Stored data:
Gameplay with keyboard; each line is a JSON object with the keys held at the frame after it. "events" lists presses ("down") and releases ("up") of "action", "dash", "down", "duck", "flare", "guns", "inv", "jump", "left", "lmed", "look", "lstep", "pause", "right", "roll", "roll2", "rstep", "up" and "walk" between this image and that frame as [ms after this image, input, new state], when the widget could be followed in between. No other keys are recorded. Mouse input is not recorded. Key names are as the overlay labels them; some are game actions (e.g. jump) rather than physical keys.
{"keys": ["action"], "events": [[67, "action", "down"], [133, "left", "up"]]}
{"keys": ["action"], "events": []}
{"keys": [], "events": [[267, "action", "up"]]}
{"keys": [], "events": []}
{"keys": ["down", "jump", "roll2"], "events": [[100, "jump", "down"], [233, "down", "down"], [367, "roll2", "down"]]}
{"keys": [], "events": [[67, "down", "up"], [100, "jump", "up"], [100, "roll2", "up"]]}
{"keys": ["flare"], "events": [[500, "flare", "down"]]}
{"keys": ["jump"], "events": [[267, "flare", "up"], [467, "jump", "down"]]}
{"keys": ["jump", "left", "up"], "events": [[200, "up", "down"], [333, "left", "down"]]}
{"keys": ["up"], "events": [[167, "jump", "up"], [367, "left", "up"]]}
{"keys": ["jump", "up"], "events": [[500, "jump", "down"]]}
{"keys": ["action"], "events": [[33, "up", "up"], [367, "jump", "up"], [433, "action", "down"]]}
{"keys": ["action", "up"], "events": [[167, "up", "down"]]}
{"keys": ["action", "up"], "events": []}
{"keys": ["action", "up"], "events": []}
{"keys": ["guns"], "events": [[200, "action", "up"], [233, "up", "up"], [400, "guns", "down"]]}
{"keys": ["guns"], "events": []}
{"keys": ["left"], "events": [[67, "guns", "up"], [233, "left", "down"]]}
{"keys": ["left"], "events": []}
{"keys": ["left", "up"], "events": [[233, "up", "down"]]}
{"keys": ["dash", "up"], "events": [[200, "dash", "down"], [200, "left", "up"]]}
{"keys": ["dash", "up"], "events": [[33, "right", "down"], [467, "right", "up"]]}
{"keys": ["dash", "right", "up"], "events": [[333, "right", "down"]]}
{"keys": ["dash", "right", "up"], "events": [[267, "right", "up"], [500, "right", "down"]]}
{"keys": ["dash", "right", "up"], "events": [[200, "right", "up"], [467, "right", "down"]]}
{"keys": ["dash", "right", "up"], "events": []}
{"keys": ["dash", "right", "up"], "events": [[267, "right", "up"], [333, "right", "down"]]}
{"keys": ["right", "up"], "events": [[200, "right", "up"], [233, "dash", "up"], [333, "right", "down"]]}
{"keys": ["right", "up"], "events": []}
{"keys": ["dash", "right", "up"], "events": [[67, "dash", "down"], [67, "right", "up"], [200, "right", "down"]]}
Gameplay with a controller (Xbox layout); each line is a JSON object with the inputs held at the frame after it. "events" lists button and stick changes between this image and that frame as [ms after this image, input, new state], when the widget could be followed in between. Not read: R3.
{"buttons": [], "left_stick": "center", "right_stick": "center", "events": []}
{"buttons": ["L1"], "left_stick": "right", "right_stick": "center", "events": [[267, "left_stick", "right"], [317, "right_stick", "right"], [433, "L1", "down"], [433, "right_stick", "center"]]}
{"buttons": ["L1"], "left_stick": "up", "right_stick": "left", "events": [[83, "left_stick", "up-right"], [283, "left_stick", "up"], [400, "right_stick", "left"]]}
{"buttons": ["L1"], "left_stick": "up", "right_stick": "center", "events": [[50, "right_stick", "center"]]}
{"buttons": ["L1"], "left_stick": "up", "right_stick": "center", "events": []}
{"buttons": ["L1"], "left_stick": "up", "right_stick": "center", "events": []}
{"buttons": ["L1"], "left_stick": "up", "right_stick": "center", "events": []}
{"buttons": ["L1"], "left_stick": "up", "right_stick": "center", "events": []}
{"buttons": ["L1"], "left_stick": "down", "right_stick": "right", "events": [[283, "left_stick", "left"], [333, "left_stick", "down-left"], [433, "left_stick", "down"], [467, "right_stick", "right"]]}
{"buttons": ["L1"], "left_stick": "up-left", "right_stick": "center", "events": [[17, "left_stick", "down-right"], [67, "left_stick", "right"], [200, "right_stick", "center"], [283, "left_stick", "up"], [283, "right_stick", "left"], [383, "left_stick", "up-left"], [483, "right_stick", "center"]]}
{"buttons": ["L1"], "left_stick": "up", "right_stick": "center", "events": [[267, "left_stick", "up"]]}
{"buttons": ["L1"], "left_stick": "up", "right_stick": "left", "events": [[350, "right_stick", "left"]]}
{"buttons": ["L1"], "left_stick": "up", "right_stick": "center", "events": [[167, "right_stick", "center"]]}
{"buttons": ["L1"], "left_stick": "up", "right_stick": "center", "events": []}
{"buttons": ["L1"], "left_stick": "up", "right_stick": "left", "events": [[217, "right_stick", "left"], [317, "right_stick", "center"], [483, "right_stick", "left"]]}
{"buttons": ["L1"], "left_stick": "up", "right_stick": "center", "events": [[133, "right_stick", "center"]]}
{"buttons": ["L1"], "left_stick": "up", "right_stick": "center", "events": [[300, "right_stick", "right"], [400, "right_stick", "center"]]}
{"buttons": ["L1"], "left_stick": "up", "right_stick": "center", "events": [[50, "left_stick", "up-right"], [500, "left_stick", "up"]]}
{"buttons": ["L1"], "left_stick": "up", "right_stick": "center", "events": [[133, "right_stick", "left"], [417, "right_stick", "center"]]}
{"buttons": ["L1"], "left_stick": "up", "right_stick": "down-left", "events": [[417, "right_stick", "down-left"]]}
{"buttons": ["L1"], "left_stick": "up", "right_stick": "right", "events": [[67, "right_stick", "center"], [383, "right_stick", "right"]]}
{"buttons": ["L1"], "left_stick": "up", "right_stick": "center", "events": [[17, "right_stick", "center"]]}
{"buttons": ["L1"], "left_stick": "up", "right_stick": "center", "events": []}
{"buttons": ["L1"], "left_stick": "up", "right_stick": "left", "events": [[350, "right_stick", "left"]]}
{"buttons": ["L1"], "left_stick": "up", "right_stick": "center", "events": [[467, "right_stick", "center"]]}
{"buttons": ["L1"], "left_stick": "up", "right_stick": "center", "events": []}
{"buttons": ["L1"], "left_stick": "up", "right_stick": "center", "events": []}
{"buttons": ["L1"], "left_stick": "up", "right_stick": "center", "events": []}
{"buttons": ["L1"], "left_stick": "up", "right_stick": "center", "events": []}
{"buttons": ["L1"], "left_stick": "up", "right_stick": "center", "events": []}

- [Prompt]
Search the records for the string "guns" and return every line in which it occurs.

- [Written answer]
Gameplay with keyboard; each line is a JSON object with the keys held at the frame after it. "events" lists presses ("down") and releases ("up") of "action", "dash", "down", "duck", "flare", "guns", "inv", "jump", "left", "lmed", "look", "lstep", "pause", "right", "roll", "roll2", "rstep", "up" and "walk" between this image and that frame as [ms after this image, input, new state], when the widget could be followed in between. No other keys are recorded. Mouse input is not recorded. Key names are as the overlay labels them; some are game actions (e.g. jump) rather than physical keys.
{"keys": ["guns"], "events": [[200, "action", "up"], [233, "up", "up"], [400, "guns", "down"]]}
{"keys": ["guns"], "events": []}
{"keys": ["left"], "events": [[67, "guns", "up"], [233, "left", "down"]]}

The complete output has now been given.